→ **DATA FOR THE TASK**:
************

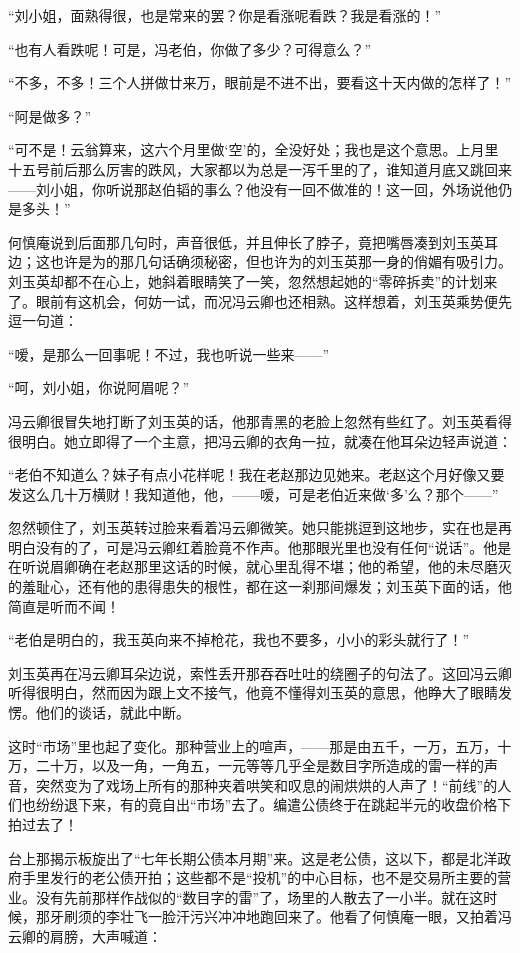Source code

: \par “刘小姐，面熟得很，也是常来的罢？你是看涨呢看跌？我是看涨的！”
\par “也有人看跌呢！可是，冯老伯，你做了多少？可得意么？”
\par “不多，不多！三个人拼做廿来万，眼前是不进不出，要看这十天内做的怎样了！”
\par “阿是做多？”
\par “可不是！云翁算来，这六个月里做‘空’的，全没好处；我也是这个意思。上月里十五号前后那么厉害的跌风，大家都以为总是一泻千里的了，谁知道月底又跳回来——刘小姐，你听说那赵伯韬的事么？他没有一回不做准的！这一回，外场说他仍是多头！”
\par 何慎庵说到后面那几句时，声音很低，并且伸长了脖子，竟把嘴唇凑到刘玉英耳边；这也许是为的那几句话确须秘密，但也许为的刘玉英那一身的俏媚有吸引力。刘玉英却都不在心上，她斜着眼睛笑了一笑，忽然想起她的“零碎拆卖”的计划来了。眼前有这机会，何妨一试，而况冯云卿也还相熟。这样想着，刘玉英乘势便先逗一句道：
\par “嗳，是那么一回事呢！不过，我也听说一些来——”
\par “呵，刘小姐，你说阿眉呢？”
\par 冯云卿很冒失地打断了刘玉英的话，他那青黑的老脸上忽然有些红了。刘玉英看得很明白。她立即得了一个主意，把冯云卿的衣角一拉，就凑在他耳朵边轻声说道：
\par “老伯不知道么？妹子有点小花样呢！我在老赵那边见她来。老赵这个月好像又要发这么几十万横财！我知道他，他，——嗳，可是老伯近来做‘多’么？那个——”
\par 忽然顿住了，刘玉英转过脸来看着冯云卿微笑。她只能挑逗到这地步，实在也是再明白没有的了，可是冯云卿红着脸竟不作声。他那眼光里也没有任何“说话”。他是在听说眉卿确在老赵那里这话的时候，就心里乱得不堪；他的希望，他的未尽磨灭的羞耻心，还有他的患得患失的根性，都在这一刹那间爆发；刘玉英下面的话，他简直是听而不闻！
\par “老伯是明白的，我玉英向来不掉枪花，我也不要多，小小的彩头就行了！”
\par 刘玉英再在冯云卿耳朵边说，索性丢开那吞吞吐吐的绕圈子的句法了。这回冯云卿听得很明白，然而因为跟上文不接气，他竟不懂得刘玉英的意思，他睁大了眼睛发愣。他们的谈话，就此中断。
\par 这时“市场”里也起了变化。那种营业上的喧声，——那是由五千，一万，五万，十万，二十万，以及一角，一角五，一元等等几乎全是数目字所造成的雷一样的声音，突然变为了戏场上所有的那种夹着哄笑和叹息的闹烘烘的人声了！“前线”的人们也纷纷退下来，有的竟自出“市场”去了。编遣公债终于在跳起半元的收盘价格下拍过去了！
\par 台上那揭示板旋出了“七年长期公债本月期”来。这是老公债，这以下，都是北洋政府手里发行的老公债开拍；这些都不是“投机”的中心目标，也不是交易所主要的营业。没有先前那样作战似的“数目字的雷”了，场里的人散去了一小半。就在这时候，那牙刷须的李壮飞一脸汗污兴冲冲地跑回来了。他看了何慎庵一眼，又拍着冯云卿的肩膀，大声喊道：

************

Repeat the data exactly as written, but without the pictures.

→ **SOLUTION TO THE PROBLEM**:
Source code

: \par “刘小姐，面熟得很，也是常来的罢？你是看涨呢看跌？我是看涨的！”
\par “也有人看跌呢！可是，冯老伯，你做了多少？可得意么？”
\par “不多，不多！三个人拼做廿来万，眼前是不进不出，要看这十天内做的怎样了！”
\par “阿是做多？”
\par “可不是！云翁算来，这六个月里做‘空’的，全没好处；我也是这个意思。上月里十五号前后那么厉害的跌风，大家都以为总是一泻千里的了，谁知道月底又跳回来——刘小姐，你听说那赵伯韬的事么？他没有一回不做准的！这一回，外场说他仍是多头！”
\par 何慎庵说到后面那几句时，声音很低，并且伸长了脖子，竟把嘴唇凑到刘玉英耳边；这也许是为的那几句话确须秘密，但也许为的刘玉英那一身的俏媚有吸引力。刘玉英却都不在心上，她斜着眼睛笑了一笑，忽然想起她的“零碎拆卖”的计划来了。眼前有这机会，何妨一试，而况冯云卿也还相熟。这样想着，刘玉英乘势便先逗一句道：
\par “嗳，是那么一回事呢！不过，我也听说一些来——”
\par “呵，刘小姐，你说阿眉呢？”
\par 冯云卿很冒失地打断了刘玉英的话，他那青黑的老脸上忽然有些红了。刘玉英看得很明白。她立即得了一个主意，把冯云卿的衣角一拉，就凑在他耳朵边轻声说道：
\par “老伯不知道么？妹子有点小花样呢！我在老赵那边见她来。老赵这个月好像又要发这么几十万横财！我知道他，他，——嗳，可是老伯近来做‘多’么？那个——”
\par 忽然顿住了，刘玉英转过脸来看着冯云卿微笑。她只能挑逗到这地步，实在也是再明白没有的了，可是冯云卿红着脸竟不作声。他那眼光里也没有任何“说话”。他是在听说眉卿确在老赵那里这话的时候，就心里乱得不堪；他的希望，他的未尽磨灭的羞耻心，还有他的患得患失的根性，都在这一刹那间爆发；刘玉英下面的话，他简直是听而不闻！
\par “老伯是明白的，我玉英向来不掉枪花，我也不要多，小小的彩头就行了！”
\par 刘玉英再在冯云卿耳朵边说，索性丢开那吞吞吐吐的绕圈子的句法了。这回冯云卿听得很明白，然而因为跟上文不接气，他竟不懂得刘玉英的意思，他睁大了眼睛发愣。他们的谈话，就此中断。
\par 这时“市场”里也起了变化。那种营业上的喧声，——那是由五千，一万，五万，十万，二十万，以及一角，一角五，一元等等几乎全是数目字所造成的雷一样的声音，突然变为了戏场上所有的那种夹着哄笑和叹息的闹烘烘的人声了！“前线”的人们也纷纷退下来，有的竟自出“市场”去了。编遣公债终于在跳起半元的收盘价格下拍过去了！
\par 台上那揭示板旋出了“七年长期公债本月期”来。这是老公债，这以下，都是北洋政府手里发行的老公债开拍；这些都不是“投机”的中心目标，也不是交易所主要的营业。没有先前那样作战似的“数目字的雷”了，场里的人散去了一小半。就在这时候，那牙刷须的李壮飞一脸汗污兴冲冲地跑回来了。他看了何慎庵一眼，又拍着冯云卿的肩膀，大声喊道：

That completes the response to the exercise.